■ DIRECTIVE:
Can you give the forum thread on modifying files in place again from "The bash solution" up to and including "a temporary file...", changing "MyFile" to "data.txt"?

■ EXTRACT TO READ:
▶

Is there a generic solution to modifying files in place?

stormcloud · 08-11-2009, 10:42 AM

Is there are generic solution to modifying files in place?

For example, suppose I've got a file with data in it I need to process as follows:

Code:

  grep "^tag-" MyFile | cut -d"-" -f2

which would search for lines of data with a specific prefix, chop off the prefix and write the results to standard out.

Now suppose I want to write the results back to the original file. What I can't do is:

Code:

  grep "^tag-" MyFile | cut -d"-" -f2 > MyFile

The result is always an empty file because bash is unable to reading and writing a file at the same time.

The obvious solution is to write to a temporary file and to copy it back, which is bit ugly. A more elegant solution would be some sort of buffering command that will

* Read ALL of the original file
* Close the file
* Write the contents back to standard out.

The bash solution would be:

Code:

  BufferingCommand MyFile | grep "^tag-" | cut -d"-" -f2 > MyFile

Does such a command exist?
Is there a better solution?

pixellany · 08-11-2009, 10:48 AM

What you call a "buffering command" would actually write a temporary file...

For example, the following SED command replaces all occurences of "yes" to "no" and writes back to the same file. But what it REALLY does is first make a temporary file.

◀

■ DATASET EXTRACT:
▶

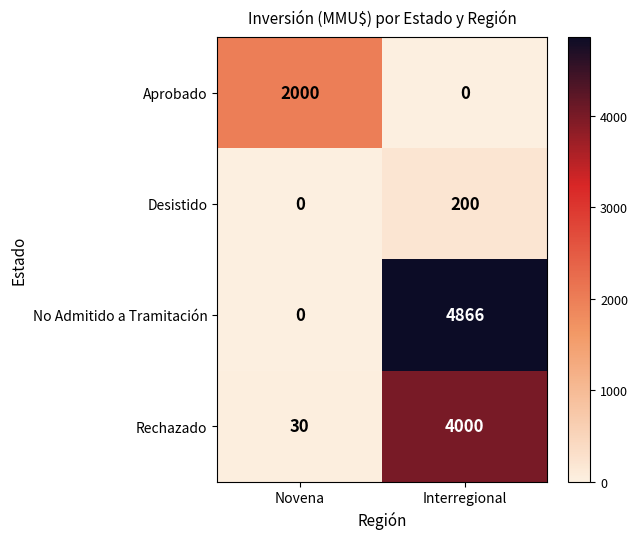

List the labels in order of No Admitido a Tramitación value, largest first.

Interregional, Novena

◀

■ ANSWER TO THIS EXERCISE:
The bash solution would be:

Code:

  BufferingCommand data.txt | grep "^tag-" | cut -d"-" -f2 > data.txt

Does such a command exist?
Is there a better solution?

pixellany · 08-11-2009, 10:48 AM

What you call a "buffering command" would actually write a temporary file...